The St. Agnes Library will be open: Monday, 11 a.m. to 6 p.m.; Tuesday, 11 a.m. to 7 p.m.; Wednesday, 11 a.m. to 6 p.m.; Thursday, 11 a.m. to 7 p.m.; Friday, 11 a.m. to 5 p.m.; Saturday, 10 a.m. to 5 p.m.
The St. Agnes Library has its roots in the St. Agnes Chapel at 121 West 91st Street, where a library was established by Reverend Dr. Edward A. Bradley in 1893. The library reached out to serve the neighborhood community and received a charter from the State in 1894. After operating in three subsequent neighborhood locations, the Library consolidated with The New York Public Library in 1901, and opened in its current location in 1906. The library closed in October 2007 for its current renovation.
The $9.5 million renovation was funded with a combination of public and private funds. City funding was provided by City Council Speaker Christine C. Quinn and Council Member Gale A. Brewer, Mayor Michael R. Bloomberg, and Manhattan Borough President Scott M. Stringer. Private funding was donated by Judith and Stanley Zabar; Mary McConnell Bailey; the Murray G. and Beatrice H. Sherman Charitable Trust; The William and Dewey Edelman Charitable Trust; and Lawrence Gutman.
The February 11 festivities kick off with an 11 a.m. ribbon-cutting ceremony featuring community members, elected officials, library staff, neighborhood school children and special guests. Following the ceremony, the public is invited to participate in a series of performances, children’s programs, talks, workshops, and more. Among the events planned are tours of the library; face painting, balloon animals, story hour and magic for children; a talk relating to the history of the library’s Upper West Side neighborhood; a workshop on job resources and networking; a drumming program; and a gaming session.
Thursday, February 11, 2010
11 a.m. to 4 p.m.
Free and open to the public
444 Amsterdam Avenue (near 81st Street)
Opening Ceremony and Ribbon Cutting, with elected officials and special guests, including Fox News anchor Alisyn Camerota
Magic Show, with Evan Paquette
Neighborhood History: Upper West Side Odyssey, a talk by Jim Mackin, Park West Neighborhood History Group
Center for Reading and Writing, an overview with staff and students
Children Sing and Celebrate Around the World, a singing program for preschoolers
Get Noticed in 2010: Networking Made Simple, a workshop for job seekers
Center for Reading and Writing, computer demonstrations and casual conversations with students and staff
World Beat and Percussion with Dale Gordon, a participatory perform ance
Face Painting and Balloon Animals
Also: Gaming with Nintendo Wii
About The New York Public Library
The New York Public Library was created in 1895 with the consolidation of the private libraries of John Jacob Astor and James Lenox with the Samuel Jones Tilden Trust. The Library provides free and open access to its physical and electronic collections and information, as well as to its services. Its renowned research collections are located in the Stephen A. Schwarzman Building at Fifth Avenue and 42nd Street; The New York Public Library for the Performing Arts at Lincoln Center; the Schomburg Center for Research in Black Culture in Harlem; and the Science, Industry and Business Library at 34th Street and Madison Avenue.
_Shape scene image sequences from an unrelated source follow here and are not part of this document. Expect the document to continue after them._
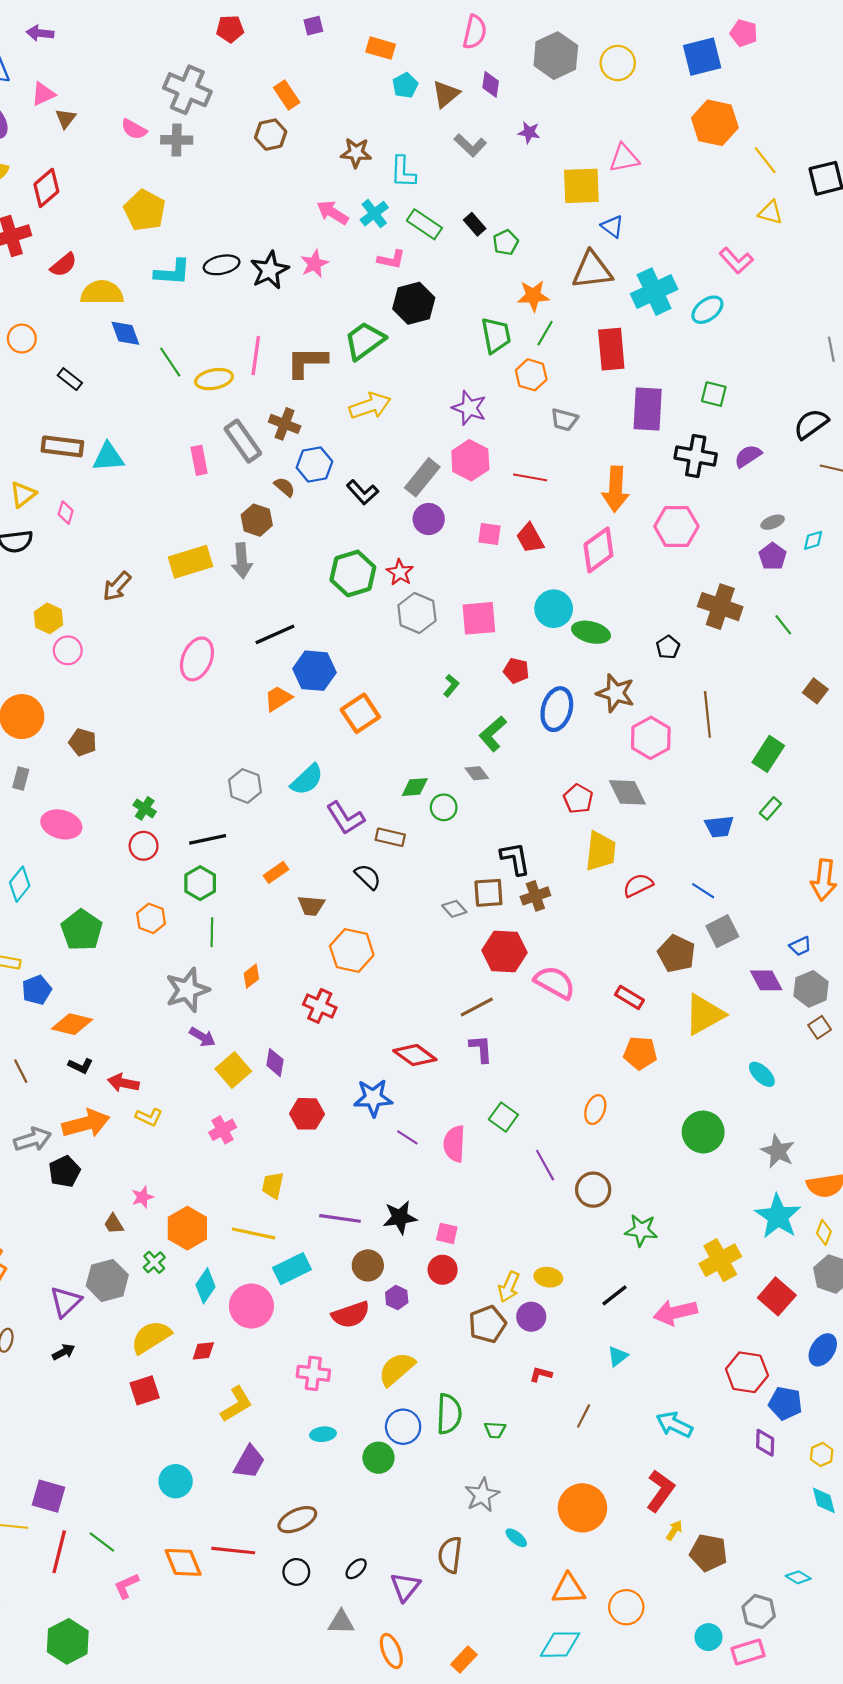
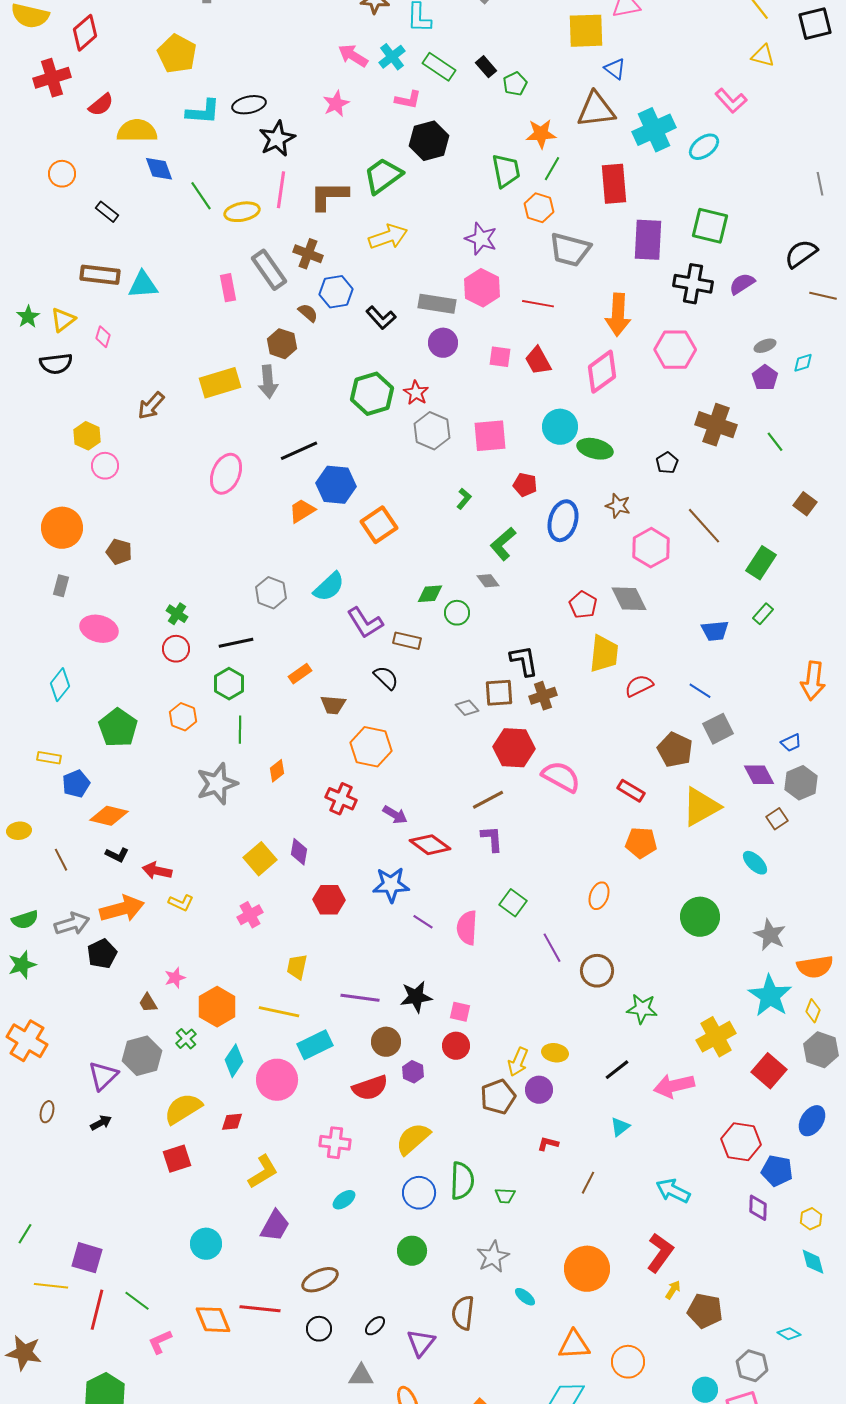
black star: (270, 270) -> (277, 139), moved
green square: (714, 394) -> (710, 226), size x1.5
gray trapezoid: (564, 420) -> (570, 250), size x1.6
gray rectangle: (422, 477) -> (437, 304), turned 60
brown star: (616, 693) -> (618, 506), size x0.7
brown line: (707, 714) -> (704, 526), turned -36
brown square: (820, 1027) -> (777, 819), moved
purple arrow: (202, 1037) -> (395, 815), moved
cyan ellipse: (323, 1434) -> (344, 1200), turned -30
green circle: (378, 1458) -> (412, 1251), moved

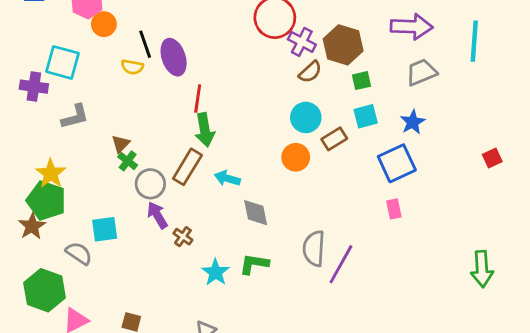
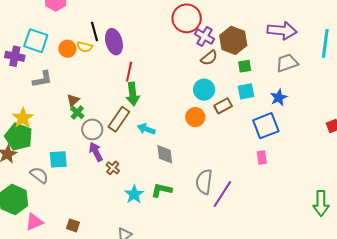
orange circle: (104, 24) -> (67, 49), moved

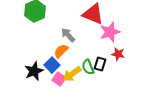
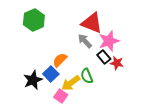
gray arrow: (68, 35) -> (85, 41), moved
black rectangle: (100, 64) -> (104, 57), moved, turned -56
pink square: (59, 79) -> (61, 96), moved

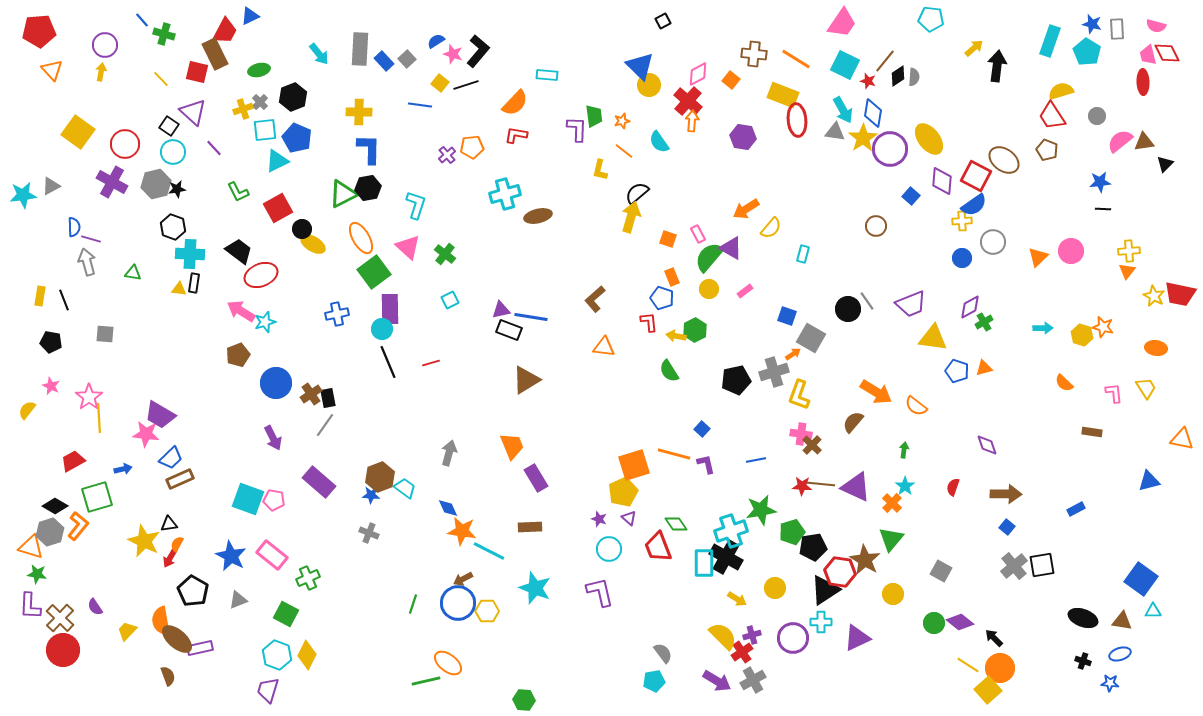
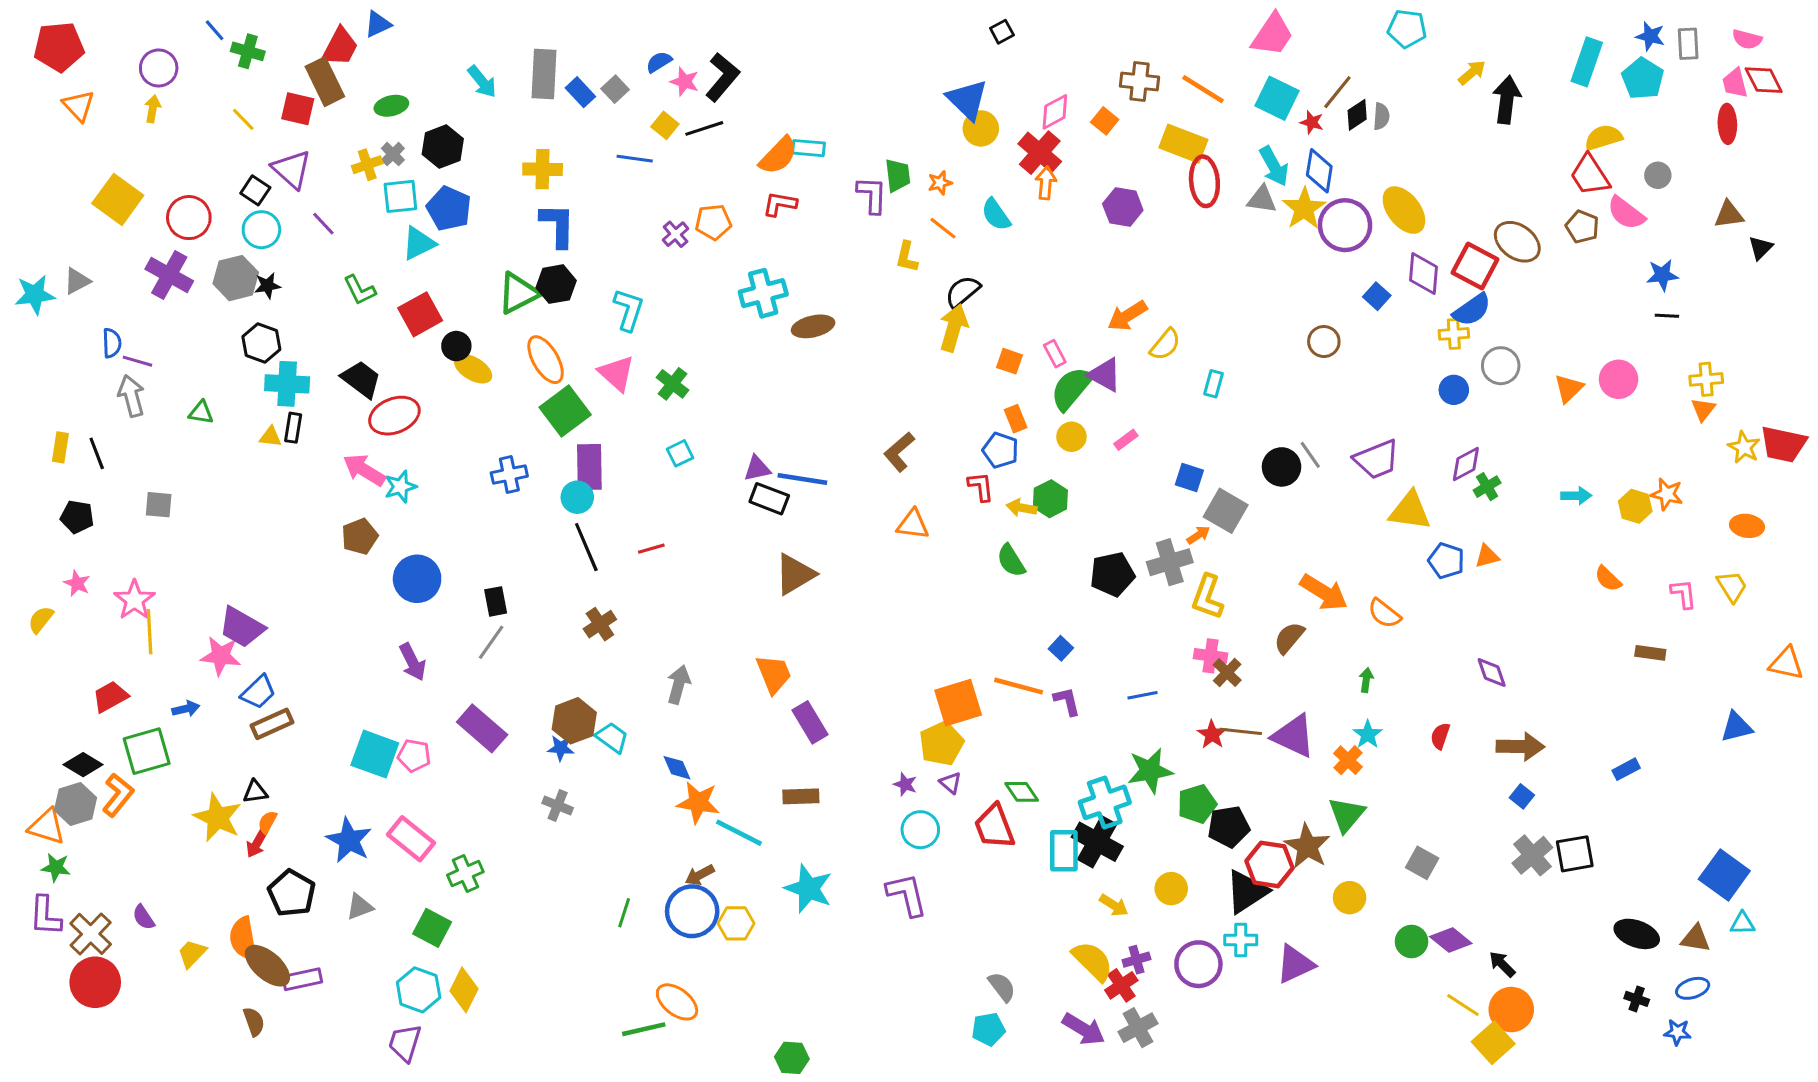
cyan rectangle: (547, 75) -> (808, 148), moved
pink semicircle: (1120, 141) -> (1626, 213), moved, turned -104
brown cross: (311, 394) -> (600, 624), moved
red star: (802, 486) -> (1212, 734), turned 30

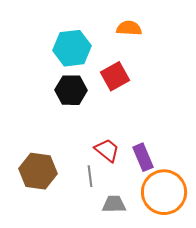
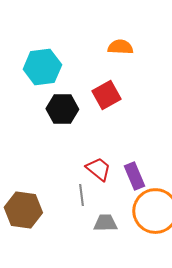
cyan hexagon: (72, 48) -> (42, 67), moved
brown hexagon: (38, 171) -> (23, 210), moved

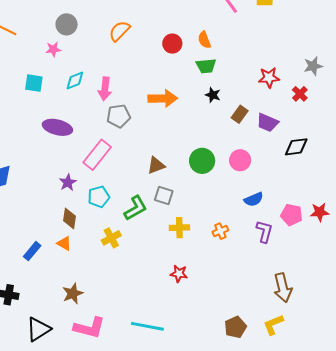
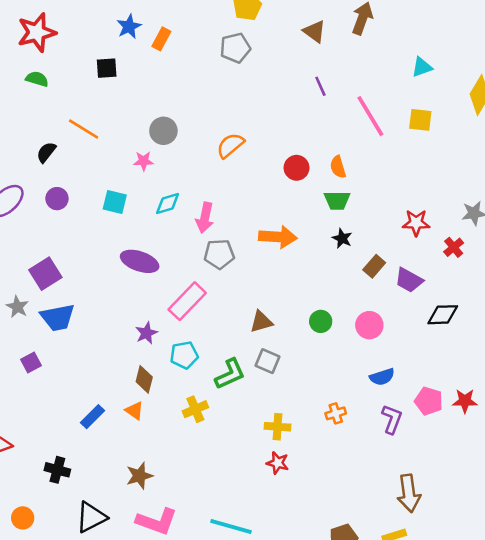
green circle: (202, 161) -> (321, 321), size x0.7
yellow cross: (179, 228) -> (278, 427), moved

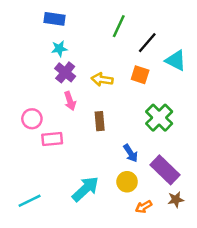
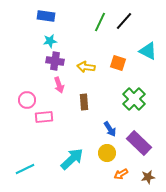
black line: (147, 43) -> (124, 21), moved
purple cross: (65, 72) -> (55, 61), turned -30
brown star: (176, 200) -> (148, 177), moved

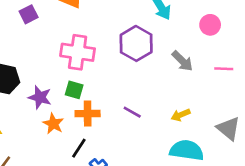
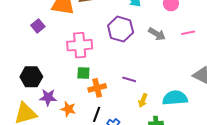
purple star: (40, 97) -> (48, 97), moved
yellow arrow: (181, 115) -> (143, 100), moved, turned -32
orange star: (53, 124) -> (68, 109), moved

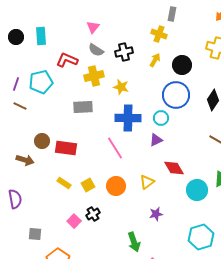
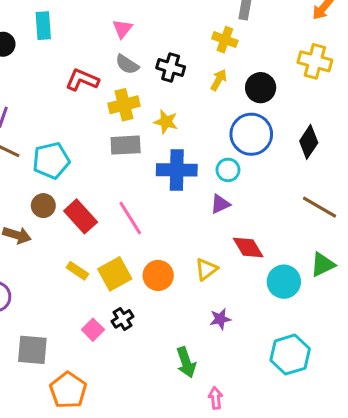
cyan rectangle: (41, 36) -> (43, 26), moved
black cross: (124, 52) -> (171, 67), turned 30
cyan pentagon: (41, 82) -> (51, 161), moved
gray rectangle: (83, 107) -> (126, 145), moved
red rectangle: (66, 148) -> (81, 216), turned 40
pink line: (115, 148) -> (130, 218), moved
yellow square: (88, 185) -> (115, 274), size x1.5
gray square: (35, 234) -> (32, 350), size x1.5

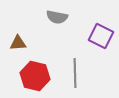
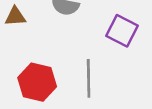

Eighty-seven branch libraries provide access to circulating collections and a wide range of other services in neighborhoods throughout the Bronx, Manhattan, and Staten Island. Research and circulating collections combined total more than 50 million items. In addition, each year the Library presents thousands of exhibitions and public programs, which include classes in technology, literacy, and English for speakers of other languages. All in all The New York Public Library serves more than 17 million patrons who come through its doors annually and millions more around the globe who use its resources at www.nypl.org.